Tuesday, June 26, 2007

And on that note ... wooooooooo.

Heathen/apostate that I am, reading the Sunday New York Times with my coffee is my most sacred ritual in life. So in the uniformly awful Sunday Styles section of this week’s edition, there was a long piece about dudes who do the Hamptons-summer-share-house thing well into their 40s and even 50s (and there was one dude who admitted to 60).

Oh. My. God. What a bunch of fucking douchetards (that’s douchebag + fucktard).

It’s like those creepy old skeezebuckets who go to Spring Break, decades out of kollege, to hook up with drunk 19-year-olds — same people, different geography. They profile this one guy who, at 42, has a girlfriend (age 25, natch), but wouldn’t let her in on the share house — because he wants to keep his options open. Ugh.

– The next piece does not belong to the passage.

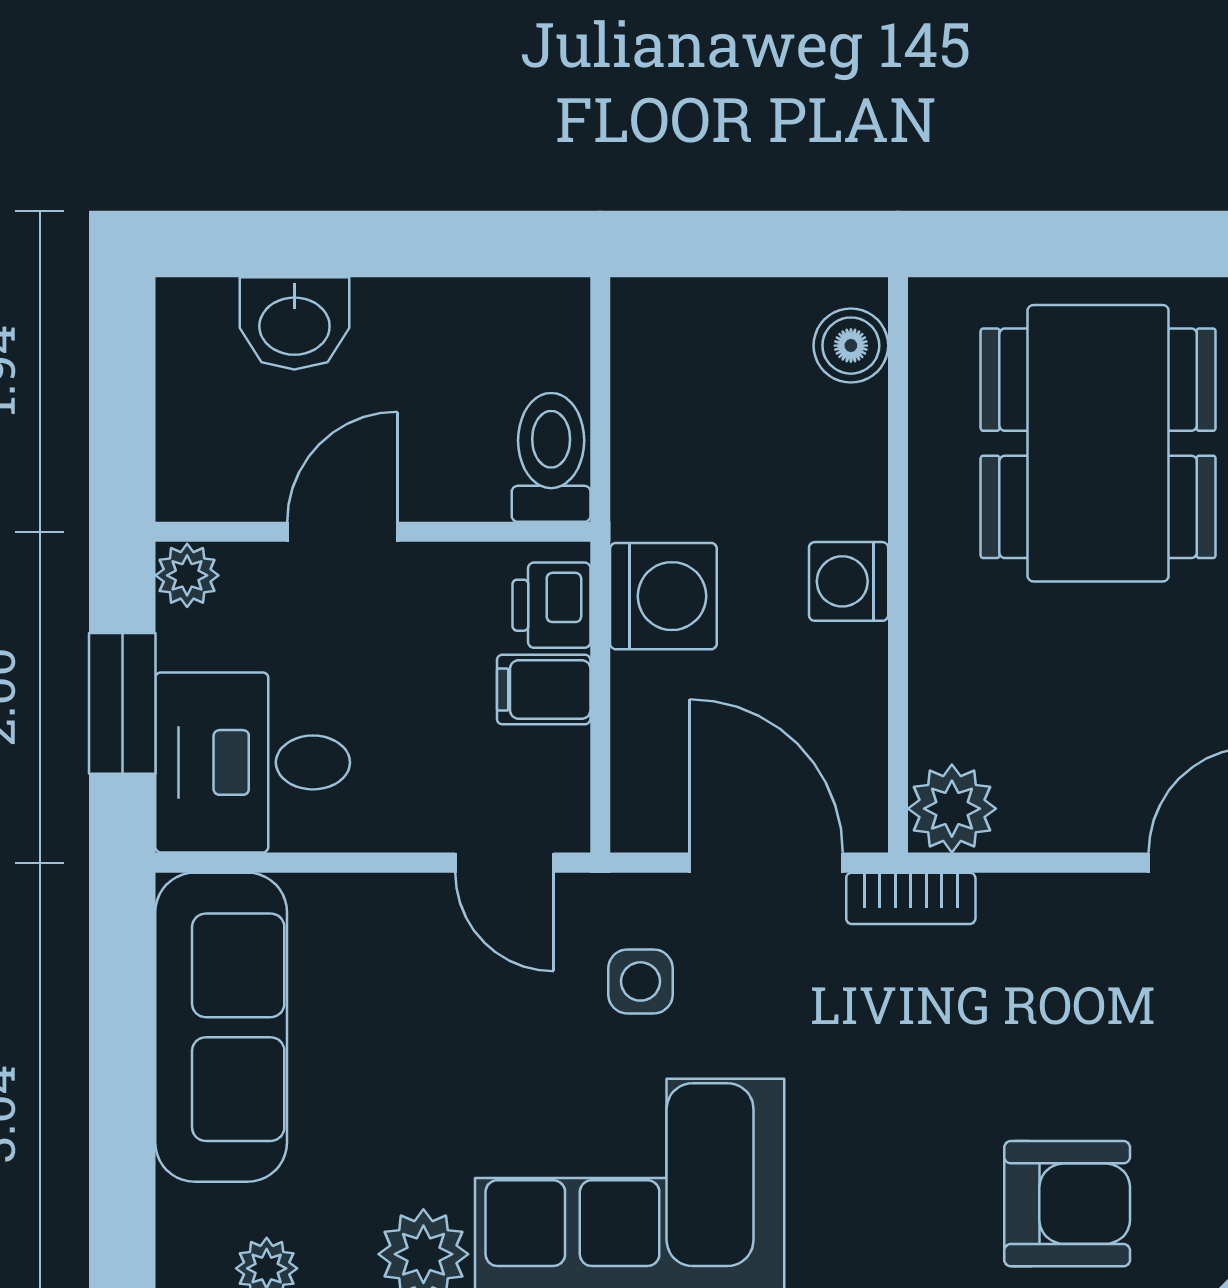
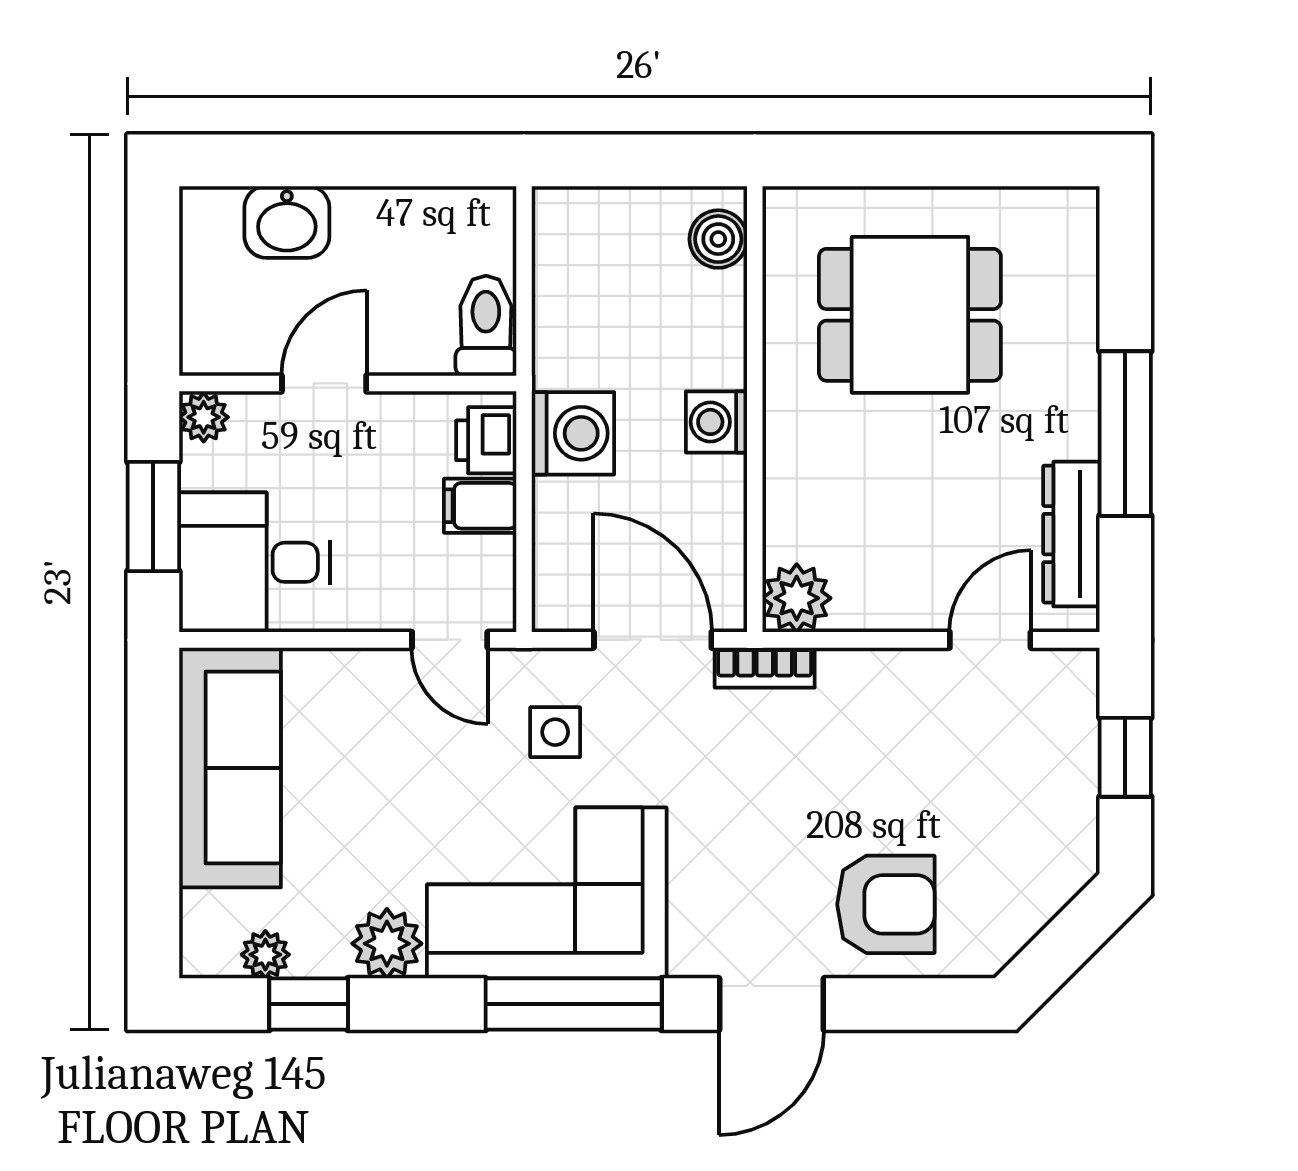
dining table: (1098, 443) -> (910, 315), width x0.73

I mean, I’d never do the Hamptons share house thing anyway — I’m well past the age (um, 13?) at which I’d think rooming in an overpriced rental with up to 30 strangers in some sort of bizarre arrested-development social blender would be fun — but to still make it a priority of your life when you’re in your late 30s or 40s? Jeeee-ZUS. Grow the fuck up already.

I’m not saying you have to be married and have kids and all, but by that age, shouldn’t you at least have the financial resources to rent your own fucking summer place? Shouldn’t you have the mental and emotional maturity to manage a vacation that doesn’t depend for its success on having a neverending supply of fairly desperate, usually shitcanned women in-house? Hasn’t your imagination progressed beyond “wouldn’t it be great if I could live in the frathouse forever and ever?” Aren’t you tired, by that age, of these silly-ass hookups whom you then have to avoid when you get back to the city? Don’t you feel like a complete asshole for still using the word “hookup” when you’re over FORTY?